Batam, Inibatam – Baru-baru ini, sebuah video viral di media sosial memperlihatkan seorang jamaah yang sangat emosional saat menemukan alat musik rebana di dalam sebuah masjid. Menurut pandangan dia, musik diharamkan dalam Islam, sehingga keberadaan alat musik rebana di dalam masjid dianggap sebagai sebuah kemunkaran.
Polemik ini memunculkan pertanyaan tentang hukum penggunaan alat musik rebana dalam Islam. Ketua Komisi Dakwah Majelis Ulama Indonesia (MUI), Ahmad Zubaidi, memberikan klarifikasi penting mengenai masalah ini.
Ahmad Zubaidi menjelaskan bahwa alat musik rebana termasuk dalam kategori “hadrat,” suatu bentuk seni yang telah lama dikenal dalam budaya Indonesia dan sangat melekat. Lebih lanjut, di kalangan pesantren, seni hadrat termasuk dalam upaya syiar melalui syair dan nyanyian.
Zubaidi memperjelas bahwa selama ini, nyanyian yang dibawakan dalam seni hadrat adalah nasyid, puji-pujian kepada Allah SWT, dan shalawat kepada Nabi Muhammad SAW. Bahkan, di zaman Rasulullah, bentuk seni seperti ini juga telah ada, sebagaimana terdokumentasi dalam hadits.

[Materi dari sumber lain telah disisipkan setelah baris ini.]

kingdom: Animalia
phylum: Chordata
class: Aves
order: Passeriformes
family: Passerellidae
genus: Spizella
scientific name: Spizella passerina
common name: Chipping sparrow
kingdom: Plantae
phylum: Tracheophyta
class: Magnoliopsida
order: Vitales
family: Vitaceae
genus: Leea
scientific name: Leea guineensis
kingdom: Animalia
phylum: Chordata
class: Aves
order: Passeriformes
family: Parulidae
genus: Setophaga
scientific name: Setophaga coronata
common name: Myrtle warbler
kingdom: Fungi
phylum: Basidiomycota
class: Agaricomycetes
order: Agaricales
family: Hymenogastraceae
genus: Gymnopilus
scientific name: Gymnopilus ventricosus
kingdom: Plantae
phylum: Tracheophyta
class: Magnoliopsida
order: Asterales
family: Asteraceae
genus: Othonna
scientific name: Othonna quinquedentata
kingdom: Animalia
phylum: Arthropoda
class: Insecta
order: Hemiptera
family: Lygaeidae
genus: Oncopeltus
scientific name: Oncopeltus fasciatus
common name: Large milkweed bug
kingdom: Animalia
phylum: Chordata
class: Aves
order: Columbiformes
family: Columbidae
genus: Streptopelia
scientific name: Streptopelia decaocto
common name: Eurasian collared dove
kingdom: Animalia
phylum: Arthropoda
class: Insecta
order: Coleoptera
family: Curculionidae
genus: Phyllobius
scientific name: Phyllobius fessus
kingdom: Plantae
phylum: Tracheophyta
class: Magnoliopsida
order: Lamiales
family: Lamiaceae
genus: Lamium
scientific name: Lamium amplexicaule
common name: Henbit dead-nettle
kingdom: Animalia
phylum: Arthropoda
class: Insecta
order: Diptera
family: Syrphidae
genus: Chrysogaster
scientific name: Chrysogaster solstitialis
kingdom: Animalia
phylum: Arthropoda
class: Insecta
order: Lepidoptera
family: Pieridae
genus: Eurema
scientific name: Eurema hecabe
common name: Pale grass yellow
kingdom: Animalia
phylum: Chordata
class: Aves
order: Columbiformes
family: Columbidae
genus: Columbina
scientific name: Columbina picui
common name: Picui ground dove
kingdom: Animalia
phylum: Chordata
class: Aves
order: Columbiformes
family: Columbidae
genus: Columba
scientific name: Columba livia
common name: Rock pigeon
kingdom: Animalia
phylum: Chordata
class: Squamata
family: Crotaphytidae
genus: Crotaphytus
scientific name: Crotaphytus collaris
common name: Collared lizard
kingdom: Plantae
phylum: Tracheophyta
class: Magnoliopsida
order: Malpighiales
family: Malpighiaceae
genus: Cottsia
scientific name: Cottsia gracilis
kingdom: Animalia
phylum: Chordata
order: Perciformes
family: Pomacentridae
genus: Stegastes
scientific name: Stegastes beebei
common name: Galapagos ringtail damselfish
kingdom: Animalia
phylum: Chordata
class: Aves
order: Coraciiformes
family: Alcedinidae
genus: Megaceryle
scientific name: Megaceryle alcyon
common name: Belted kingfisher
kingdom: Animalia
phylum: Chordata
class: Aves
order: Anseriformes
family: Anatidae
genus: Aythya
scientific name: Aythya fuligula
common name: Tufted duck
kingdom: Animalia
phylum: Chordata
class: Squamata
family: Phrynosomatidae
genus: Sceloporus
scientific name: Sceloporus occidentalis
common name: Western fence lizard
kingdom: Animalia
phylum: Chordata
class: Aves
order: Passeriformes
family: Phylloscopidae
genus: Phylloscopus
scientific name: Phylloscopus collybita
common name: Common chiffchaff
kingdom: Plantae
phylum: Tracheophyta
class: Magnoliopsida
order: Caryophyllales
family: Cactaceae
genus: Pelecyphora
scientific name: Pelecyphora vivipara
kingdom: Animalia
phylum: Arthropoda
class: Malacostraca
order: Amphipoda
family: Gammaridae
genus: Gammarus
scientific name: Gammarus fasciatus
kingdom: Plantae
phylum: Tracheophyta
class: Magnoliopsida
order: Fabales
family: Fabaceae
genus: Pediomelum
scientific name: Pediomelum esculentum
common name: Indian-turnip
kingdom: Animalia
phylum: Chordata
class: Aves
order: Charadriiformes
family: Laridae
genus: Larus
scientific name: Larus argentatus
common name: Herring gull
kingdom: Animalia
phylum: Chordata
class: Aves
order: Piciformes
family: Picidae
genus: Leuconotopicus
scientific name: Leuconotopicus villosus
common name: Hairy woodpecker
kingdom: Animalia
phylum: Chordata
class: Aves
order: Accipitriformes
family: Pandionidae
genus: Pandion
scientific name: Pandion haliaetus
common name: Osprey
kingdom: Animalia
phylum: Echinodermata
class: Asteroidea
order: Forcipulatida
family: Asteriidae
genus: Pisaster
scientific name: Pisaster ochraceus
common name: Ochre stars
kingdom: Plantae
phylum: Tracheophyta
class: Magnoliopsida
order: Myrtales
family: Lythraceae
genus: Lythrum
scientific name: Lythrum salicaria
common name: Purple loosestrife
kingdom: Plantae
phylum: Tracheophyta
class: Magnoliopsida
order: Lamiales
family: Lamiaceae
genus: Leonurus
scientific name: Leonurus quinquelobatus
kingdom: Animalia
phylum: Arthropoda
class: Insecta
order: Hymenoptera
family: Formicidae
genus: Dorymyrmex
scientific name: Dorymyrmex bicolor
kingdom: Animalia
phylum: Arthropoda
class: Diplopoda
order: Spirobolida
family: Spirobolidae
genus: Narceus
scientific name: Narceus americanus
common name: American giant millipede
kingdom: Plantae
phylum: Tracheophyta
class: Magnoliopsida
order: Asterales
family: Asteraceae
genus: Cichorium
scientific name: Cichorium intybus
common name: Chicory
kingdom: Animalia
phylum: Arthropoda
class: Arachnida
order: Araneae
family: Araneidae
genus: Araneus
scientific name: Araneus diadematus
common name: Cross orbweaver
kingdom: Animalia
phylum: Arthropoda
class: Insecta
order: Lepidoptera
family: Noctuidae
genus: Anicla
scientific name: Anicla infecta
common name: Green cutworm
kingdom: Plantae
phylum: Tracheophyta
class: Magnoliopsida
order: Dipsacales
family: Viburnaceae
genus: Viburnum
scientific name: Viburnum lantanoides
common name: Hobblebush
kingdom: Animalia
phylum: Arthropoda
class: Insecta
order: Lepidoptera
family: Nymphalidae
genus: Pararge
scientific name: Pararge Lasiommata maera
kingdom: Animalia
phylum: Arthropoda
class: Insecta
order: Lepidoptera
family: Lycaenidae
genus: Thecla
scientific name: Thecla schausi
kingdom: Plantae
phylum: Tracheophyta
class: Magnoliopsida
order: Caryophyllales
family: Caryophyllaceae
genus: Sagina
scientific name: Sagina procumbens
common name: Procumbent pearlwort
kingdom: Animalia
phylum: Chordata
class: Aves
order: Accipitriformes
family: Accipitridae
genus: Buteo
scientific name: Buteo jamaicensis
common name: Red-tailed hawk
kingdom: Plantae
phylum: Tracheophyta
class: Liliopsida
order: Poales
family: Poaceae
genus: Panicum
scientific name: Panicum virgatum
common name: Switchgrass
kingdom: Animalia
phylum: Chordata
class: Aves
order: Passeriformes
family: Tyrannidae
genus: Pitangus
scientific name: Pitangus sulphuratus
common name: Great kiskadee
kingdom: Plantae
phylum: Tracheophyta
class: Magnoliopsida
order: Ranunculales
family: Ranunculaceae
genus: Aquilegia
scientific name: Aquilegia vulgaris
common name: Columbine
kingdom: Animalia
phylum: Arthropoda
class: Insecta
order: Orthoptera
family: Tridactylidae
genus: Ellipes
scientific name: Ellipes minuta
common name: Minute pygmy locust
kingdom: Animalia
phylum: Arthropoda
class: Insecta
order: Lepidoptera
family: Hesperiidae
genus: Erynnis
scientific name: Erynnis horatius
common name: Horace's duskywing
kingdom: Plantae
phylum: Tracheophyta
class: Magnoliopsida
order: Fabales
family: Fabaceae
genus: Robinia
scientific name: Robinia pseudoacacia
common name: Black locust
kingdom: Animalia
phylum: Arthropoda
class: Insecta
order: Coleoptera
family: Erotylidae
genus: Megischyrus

حَدِيْثُ (أَعْلِنُوْا النِّكَاحَ وَاجْعَلُوْهُ فِي الْمَسَاجِدِ وَاضْرِبُوْا عَلَيْهِ بِالدُّفِّ) التُّرْمُذِي
“Umumkanlah pernikahan, jadikan pernikahan di masjid dan tabuhkanlah dengan terbang” (HR Turmudzi).
“Dalam hadits ini, tidak jelas apakah tabuhan alat musik berlangsung di luar atau di dalam masjid, namun banyak ulama memahami bahwa masyarakat pada waktu itu menabuhnya di dalam masjid,” ungkap Zubaidi seperti dilansir Republika.co.id, Selasa (10/10/2023).
Namun, perlu dicatat bahwa ada ulama yang berpandangan bahwa memainkan musik atau mendengarkan musik adalah haram. Zubaidi sependapat bahwa menabuh rebana di masjid diperbolehkan, asalkan nyanyian yang dibawakan memiliki sifat yang memperkuat keimanan dan ketakwaan.
“Dilarang bernyanyi di dalam masjid dengan rebana jika isi dari nyanyian tersebut hanya berkisar pada percintaan. Tentu saja, perlu memperhatikan waktu, dan hal ini sebaiknya dilakukan di saat yang bukan waktu shalat lima waktu,” tambahnya.
Menurut Zubaidi, ini adalah masalah khilafiyah, yang berarti perbedaan pendapat, pandangan, atau sikap dalam Islam. Dia berharap bahwa setiap Muslim dapat saling menghormati perbedaan pendapat tersebut, dan jika merasa tidak setuju, tidak perlu menggunakan cara-cara yang merendahkan.
Dalam masalah ini, terdapat dalil yang melandasinya bagi yang berpendapat bahwa penggunaan alat musik rebana diperbolehkan. Yang terpenting adalah bahwa semua tindakan ini dilakukan dengan niat tulus untuk mendekatkan diri kepada Allah SWT.
“Ini adalah bagian dari upaya kita untuk saling toleransi dalam perbedaan. Karena, pada akhirnya, ulama yang membolehkannya juga memiliki dasar yang kuat. Semoga masalah ini tidak menjadi kontroversial dan kita semua tetap saling menghormati. Ini adalah hal yang positif, bukan negatif,” pungkas Zubaidi.